## 阅读文本
────────

智慧即财富

陈立功的文学城博客:驰纵骋横,谈今博古,飞花扬月,行文交友
个人资料
TNEGI//ETNI (热门博主)
  • 博客访问:
正文

新统计算法所源自的三个基本思想

(2025-11-08 07:25:42) 下一个

关于“实事求是、一分为二、群众路线”的补充说明

【2025-11-05】

统计学是一门通用的科学认识方法论。作者在《哲学之于统计学》一书中所著的关于连续型随机变量的中心化位置(简称央位)的自加权期望算法以及关于加权期望分段回归分析中回归权重的算法等新计算法深刻地受到了“实事求是、一分为二、群众路线”这三个词语所蕴含的思想和方法的影响。可以说,作者将这些思想和方法内化在了这些新统计算法中。因此,以下是对该书所要展示的新统计思想和方法的一个重要补充和说明。这个说明被置于该书的目录之前。

Statistics is a universal scientific methodology. The author's new calculation methods in his book "Philosophy in Statistics," including the self-weighted expectation algorithm (or Cmean algorithm) for the centralized location (or center) of continuous random variables and the algorithm of regressive weights for weightedly expected piecewise regression analysis, are profoundly influenced by the ideas and methods embodied in the three phrases "Seeking Truth from Facts, Dividing One into Two, and Massiline (coined by the author by combining mass and line)." In fact, these ideas and methods are internalized into these new statistical algorithms. Therefore, the following is an important supplement and explanation to the new statistical ideas and methods presented in this book.

一、实事求是 (Seeking Truth from Facts)

作为一个词语,它在中国历史上的沿袭和演变是一个从古代成语到中国共产党核心思想的过程。它最早见于东汉时期班固(32~92)所著的《汉书·河间献王传》。他在文中赞扬汉景帝刘启的儿子刘德“修学好古,实事求是”,意为“以事实为根据寻求真理”。1914年,赵天麟校长为天津北洋大学题写了“实事求是”的校训,这被民国早期湖南公立工业专门学校的校长宾步程所继承,他也为1917年迁入岳麓书院办学的湖南工专题写了“实事求是”的牌匾作为校训。毛泽东在1916~1919年间曾寄居于岳麓书院。一般认为这是以后他引用该成语的渊源。

As a phrase, its evolution in Chinese history is a process from an ancient idiom to the core ideology of the Communist Party of China. It first appeared in the Book of Han - Biography of King Xian of Hejian, written by Ban Gu (32~92).  In the text, he praised Liu De, a son of Emperor Jing of Han, Liu Qi, for his “studiousness and love of antiquity, seeking truth from facts.” meaning “seeking truth based on facts.” In 1914, President Zhao Tianlin inscribed a motto “Seeking Truth from Facts” for Tianjin Beiyang University. This was inherited by Bin Bucheng, the principal of the Hunan Public Industrial College in the early Republic of China, who also wrote a plaque with the same motto for the Hunan Industrial College, which moved to Yuelu Academy in 1917. Mao Zedong stayed at Yuelu Academy from 1916 to 1919. This is generally considered to be the origin of his later use of the idiom.

────────

## 条目摘录
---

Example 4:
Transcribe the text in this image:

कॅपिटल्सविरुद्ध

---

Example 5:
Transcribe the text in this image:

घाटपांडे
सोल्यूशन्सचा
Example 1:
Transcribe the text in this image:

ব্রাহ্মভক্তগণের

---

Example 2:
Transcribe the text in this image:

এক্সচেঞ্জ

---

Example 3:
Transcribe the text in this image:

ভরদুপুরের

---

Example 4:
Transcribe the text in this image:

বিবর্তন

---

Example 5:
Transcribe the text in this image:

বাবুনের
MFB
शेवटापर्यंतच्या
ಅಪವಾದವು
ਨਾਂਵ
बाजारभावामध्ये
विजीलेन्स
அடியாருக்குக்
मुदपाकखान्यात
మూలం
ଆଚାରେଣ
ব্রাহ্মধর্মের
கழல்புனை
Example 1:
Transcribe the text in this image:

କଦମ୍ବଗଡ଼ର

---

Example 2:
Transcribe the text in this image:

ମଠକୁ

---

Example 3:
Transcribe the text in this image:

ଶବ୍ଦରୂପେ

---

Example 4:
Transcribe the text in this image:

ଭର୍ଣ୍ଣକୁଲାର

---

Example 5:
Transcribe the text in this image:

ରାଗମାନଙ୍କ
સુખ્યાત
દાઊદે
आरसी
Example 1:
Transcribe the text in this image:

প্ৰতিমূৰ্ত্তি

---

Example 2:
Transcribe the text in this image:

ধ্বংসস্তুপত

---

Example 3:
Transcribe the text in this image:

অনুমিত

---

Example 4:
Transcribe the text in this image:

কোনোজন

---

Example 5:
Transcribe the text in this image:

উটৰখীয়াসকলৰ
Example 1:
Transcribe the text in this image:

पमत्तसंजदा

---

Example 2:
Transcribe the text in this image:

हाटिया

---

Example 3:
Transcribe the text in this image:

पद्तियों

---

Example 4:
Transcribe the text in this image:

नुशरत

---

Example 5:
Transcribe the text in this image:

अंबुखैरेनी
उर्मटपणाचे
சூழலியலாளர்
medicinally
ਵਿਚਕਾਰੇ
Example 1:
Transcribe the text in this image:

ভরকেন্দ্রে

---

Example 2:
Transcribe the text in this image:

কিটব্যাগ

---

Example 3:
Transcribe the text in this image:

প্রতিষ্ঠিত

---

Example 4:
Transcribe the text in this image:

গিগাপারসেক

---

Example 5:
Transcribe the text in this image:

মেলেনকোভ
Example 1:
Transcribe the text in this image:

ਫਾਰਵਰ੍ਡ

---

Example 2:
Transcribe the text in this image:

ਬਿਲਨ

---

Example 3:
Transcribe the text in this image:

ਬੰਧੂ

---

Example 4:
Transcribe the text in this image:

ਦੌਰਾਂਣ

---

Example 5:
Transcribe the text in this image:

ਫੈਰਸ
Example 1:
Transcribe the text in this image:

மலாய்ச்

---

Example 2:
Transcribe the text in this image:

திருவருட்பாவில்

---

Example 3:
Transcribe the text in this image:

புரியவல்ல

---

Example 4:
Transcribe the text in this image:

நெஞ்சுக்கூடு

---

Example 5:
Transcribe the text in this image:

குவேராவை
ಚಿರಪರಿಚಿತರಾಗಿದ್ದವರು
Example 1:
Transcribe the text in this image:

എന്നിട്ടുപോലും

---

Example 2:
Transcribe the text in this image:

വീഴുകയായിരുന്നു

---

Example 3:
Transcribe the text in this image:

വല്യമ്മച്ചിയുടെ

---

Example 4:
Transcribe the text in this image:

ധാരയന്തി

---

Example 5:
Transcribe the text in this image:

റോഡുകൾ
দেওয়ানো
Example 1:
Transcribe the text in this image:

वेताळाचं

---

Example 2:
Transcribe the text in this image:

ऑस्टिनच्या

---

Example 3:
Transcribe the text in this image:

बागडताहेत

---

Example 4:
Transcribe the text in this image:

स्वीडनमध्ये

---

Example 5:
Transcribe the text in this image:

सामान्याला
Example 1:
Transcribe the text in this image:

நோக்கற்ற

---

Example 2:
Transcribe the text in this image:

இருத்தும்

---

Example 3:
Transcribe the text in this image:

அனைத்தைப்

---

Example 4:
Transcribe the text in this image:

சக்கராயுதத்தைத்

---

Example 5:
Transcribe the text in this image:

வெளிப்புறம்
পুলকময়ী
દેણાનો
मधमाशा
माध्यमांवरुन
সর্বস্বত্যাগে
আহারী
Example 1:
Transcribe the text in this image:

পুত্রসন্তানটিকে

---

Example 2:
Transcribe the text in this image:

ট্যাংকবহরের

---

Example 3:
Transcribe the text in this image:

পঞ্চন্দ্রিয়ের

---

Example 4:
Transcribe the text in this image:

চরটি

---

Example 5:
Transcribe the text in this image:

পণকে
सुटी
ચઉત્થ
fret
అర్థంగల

────────

## 练习题目
根据阅读文本,回答下列问题:
1. 作者的新统计算法写在哪本书中?
2. "实事求是"一词最早见于哪部著作?
3. 毛泽东曾在哪段时间寄居于岳麓书院?

## 参考答案
1. 《哲学之于统计学》。
2. 东汉班固所著的《汉书·河间献王传》。
3. 1916~1919年间。